Moreover, given the enthusiasm with which public school staff and officials have abandoned their usual work in the face of Covid, it’s easy to imagine a scenario in which government grocery services are even more limited in case of a public health scare.
Admittedly, like the schools, these grocery stores would probably not end all their services. They’d likely still allow some limited shopping. No nonemployees would be allowed to enter the stores. As with schoolteachers, these public sector grocery workers would insist that the grocery stores function under numerous restrictions, perhaps with fewer business hours, and even long weekend closures to allow for extensive cleaning. And why not? The staffers and managers will get paid no matter what.

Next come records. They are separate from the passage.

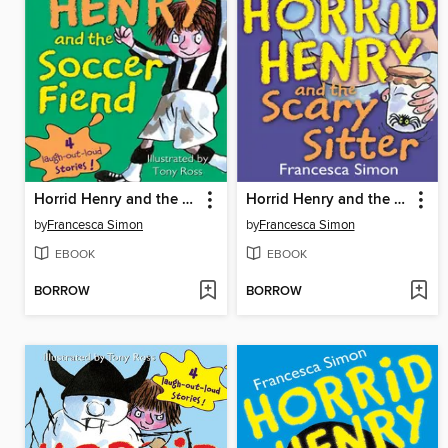
Horrid Henry and the Soccer Fiend
Horrid Henry and the Scary Sitter
by
Francesca Simon
by
Francesca Simon
EBOOK
EBOOK
BORROW
BORROW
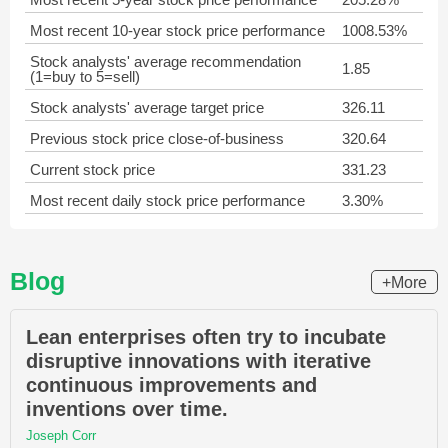
Most recent 10-year stock price performance
1008.53%
Stock analysts' average recommendation
1.85
(1=buy to 5=sell)
Stock analysts' average target price
326.11
Previous stock price close-of-business
320.64
Current stock price
331.23
Most recent daily stock price performance
3.30%
Blog
+More
Lean enterprises often try to incubate
disruptive innovations with iterative
continuous improvements and
inventions over time.
Joseph Corr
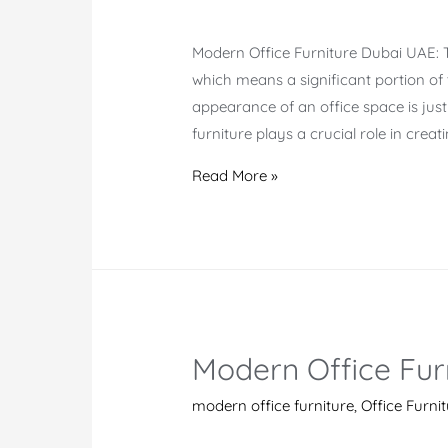
Modern Office Furniture Dubai UAE: Th
which means a significant portion of th
appearance of an office space is jus
furniture plays a crucial role in creat
Modern
Read More »
Office
Furniture
Suppliers
Dubai
Modern Office Furn
modern office furniture
,
Office Furni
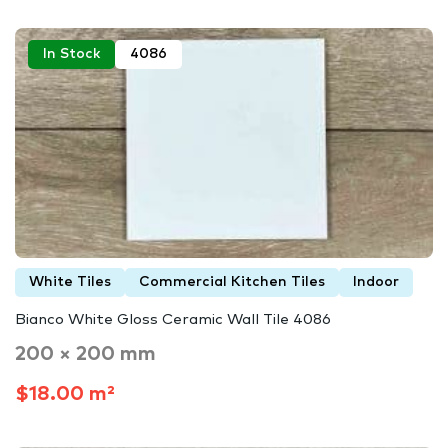
In Stock
4086
White Tiles
Commercial Kitchen Tiles
Indoor
Bianco White Gloss Ceramic Wall Tile 4086
200 × 200 mm
$18.00 m²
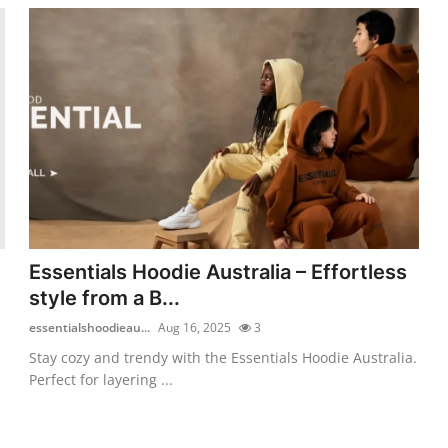
Essentials Hoodie Australia – Effortless
style from a B...
essentialshoodieau...
Aug 16, 2025
3
Stay cozy and trendy with the Essentials Hoodie Australia.
Perfect for layering ...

Yes, there would be some private sector grocery stores for those insist on shopping in person or “after hours.” If you want to shop for groceries elsewhere, you’ll just have to pay twice: once for the government stores, and a second time for your “private” groceries.
Grocery Vouchers, a.k.a. “Food Stamps”
Obviously, if presented with the option of a world of fully government-owned grocery stores, many Americans would consider such a thing to be madness. And rightly so.
Moreover, even when confronted with the question of whether or not low-income people can afford groceries, few advocate for a government takeover of grocery stores. Instead, the taxpayers tolerate funding a system of monthly grocery vouchers for households below a certain income level. These vouchers are commonly called “food stamps.”
Now, many people may take exception to food stamps as a boondoggle. But it’s also hard to deny that if voters and politicians are going to insist that low-income consumers be subsidized, this grocery voucher system is orders of magnitude better than an extensive system of government-owned grocery stores.
Yet why do so many Americans think a system of government-owned schools makes sense?
If the same commonsense thinking that prevents a government takeover of grocery stores were applied to schools, the situation would look very different. Schools would virtually all be private institutions. If a parent doesn’t want to “shop” at a particular school or school district by enrolling his child there, the parent need not spend any money there.
Of course, politicians and many voters would insist that something be done to subsidize education for low-income residents. With this, the less bad strategy is the grocery model: provide the educational version of food stamps for students. These funds aren’t tied to any institution or any government districts. They go where the consumers go.
Meanwhile, so long as public schools continue to receive direct funding from government coffers—with no economic connection to consumer choice—the public schools won’t have to care what the public wants or needs.
- 1. Roughly 90 percent of all school-age children attend government schools.